Putting it all together
So now we can combine the descriptive appearance, the Lancefield group, the bacterial name, site of normal flora and the significance of finding these bacteria in clinical specimens. The reason for going to all this trouble is to be able to decide if the beta-haemolytic streptococcus you have isolated is causing an infection or just colonising AND if it is found in a normally sterile site, where did it come from? The table below combines the information about group, name, site of normal flora and clinical significance and can be used to answer these questions.
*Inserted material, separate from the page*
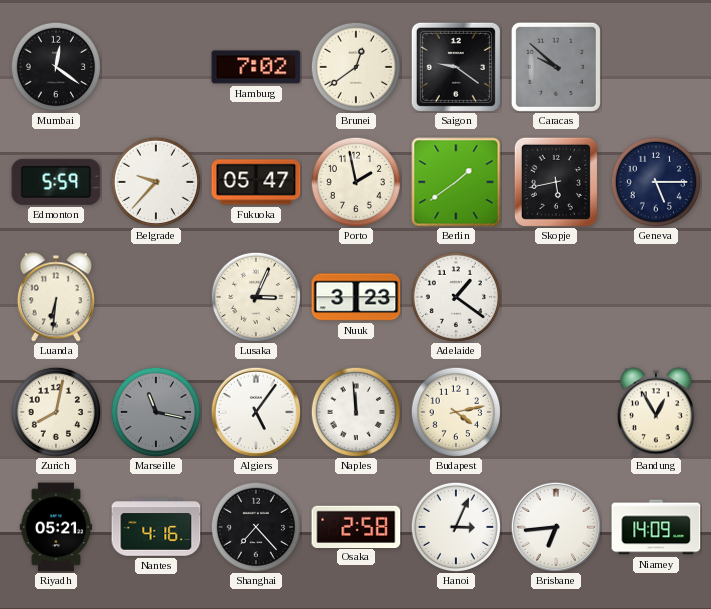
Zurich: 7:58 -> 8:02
If a throat swab grows a Group A beta-haemolytic streptococcus then the bacterium is a known common cause of tonsillitis but if a Group D beta-haemolytic streptococcus grows instead it is a colonising bacteria and part of the patients upper gastrointestinal flora at that time (Yep you can have the same bacteria in your bottom as well as your mouth. Nice hey!)
If a Group B beta-haemolytic streptococcus was found on a vaginal swab, it would be considered normal flora. However, if a blood culture from an elderly woman grows a Group B beta-haemolytic streptococcus then the patient should have an echocardiography to look for infective endocarditis and investigations to look for an underlying pelvic malignancy (even if there are no other symptoms of this).
So this is how I came to grips with the beta-haemolytic streptococci. They are complicated and you may need to work through this blog a few times before you are happy with them yourself. Don’t worry, this is normal… just stick with it….
For our patient above, the beta-haemolytic streptococcus grouped as a G prompting further questioning which revealed a painful knee and underlining septic arthritis. The Microbiologist also alerted the junior to the possible association of Group G and bowel cancer; the patient underwent investigation of his bowel and an early stage bowel cancer was found and removed through surgery. Understanding the beta-haemolytic streptococci was instrumental in helping this patient both in the short term of treating his sepsis but also diagnosing an unknown problem of bowel cancer.
PS You have to admit “discombobulated” is a great word!